### [RECORDS PROVIDED]
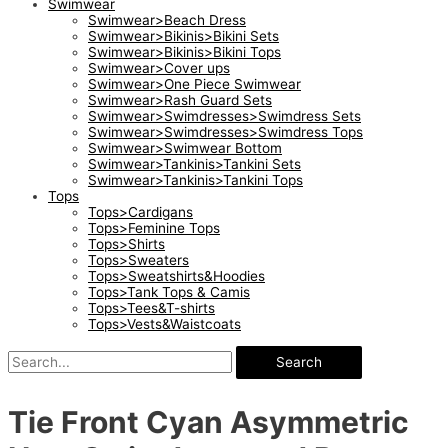
Swimwear
Swimwear>Beach Dress
Swimwear>Bikinis>Bikini Sets
Swimwear>Bikinis>Bikini Tops
Swimwear>Cover ups
Swimwear>One Piece Swimwear
Swimwear>Rash Guard Sets
Swimwear>Swimdresses>Swimdress Sets
Swimwear>Swimdresses>Swimdress Tops
Swimwear>Swimwear Bottom
Swimwear>Tankinis>Tankini Sets
Swimwear>Tankinis>Tankini Tops
Tops
Tops>Cardigans
Tops>Feminine Tops
Tops>Shirts
Tops>Sweaters
Tops>Sweatshirts&Hoodies
Tops>Tank Tops & Camis
Tops>Tees&T-shirts
Tops>Vests&Waistcoats
Search
Tie Front Cyan Asymmetric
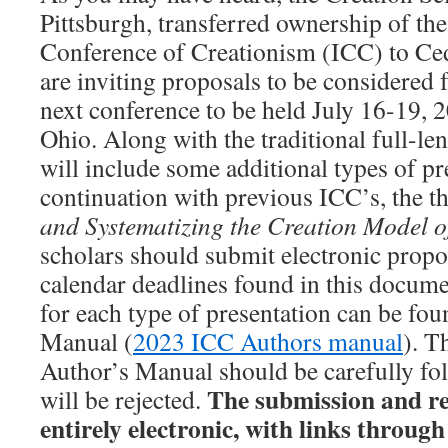
Pittsburgh, transferred ownership of the
Conference of Creationism (ICC) to Ced
are inviting proposals to be considered f
next conference to be held July 16-19, 2
Ohio. Along with the traditional full-le
will include some additional types of pr
continuation with previous ICC’s, the t
and Systematizing the Creation Model o
scholars should submit electronic propo
calendar deadlines found in this docume
for each type of presentation can be fou
Manual (
2023 ICC Authors manual
). T
Author’s Manual should be carefully fol
The submission and re
will be rejected.
entirely electronic, with links throug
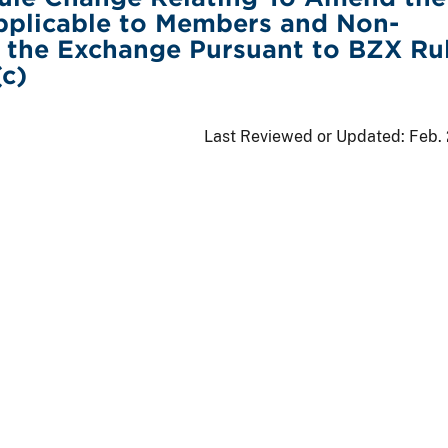
pplicable to Members and Non-
 the Exchange Pursuant to BZX Ru
(c)
Last Reviewed or Updated:
Feb.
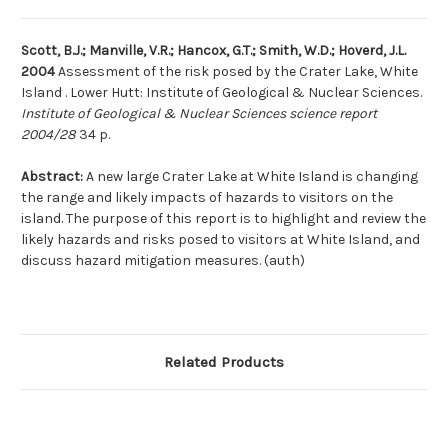
Scott, B.J.; Manville, V.R.; Hancox, G.T.; Smith, W.D.; Hoverd, J.L.
2004
Assessment of the risk posed by the Crater Lake, White
Island . Lower Hutt: Institute of Geological & Nuclear Sciences.
Institute of Geological & Nuclear Sciences science report
2004/28
34 p.
Abstract:
A new large Crater Lake at White Island is changing
the range and likely impacts of hazards to visitors on the
island. The purpose of this report is to highlight and review the
likely hazards and risks posed to visitors at White Island, and
discuss hazard mitigation measures. (auth)
Related Products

### [WORK ORDER]
From the first line of the records through the line with "Tops>Feminine Tops", reproduce each line exactly and leave the pictures out.

### [OUTPUT]
Swimwear
Swimwear>Beach Dress
Swimwear>Bikinis>Bikini Sets
Swimwear>Bikinis>Bikini Tops
Swimwear>Cover ups
Swimwear>One Piece Swimwear
Swimwear>Rash Guard Sets
Swimwear>Swimdresses>Swimdress Sets
Swimwear>Swimdresses>Swimdress Tops
Swimwear>Swimwear Bottom
Swimwear>Tankinis>Tankini Sets
Swimwear>Tankinis>Tankini Tops
Tops
Tops>Cardigans
Tops>Feminine Tops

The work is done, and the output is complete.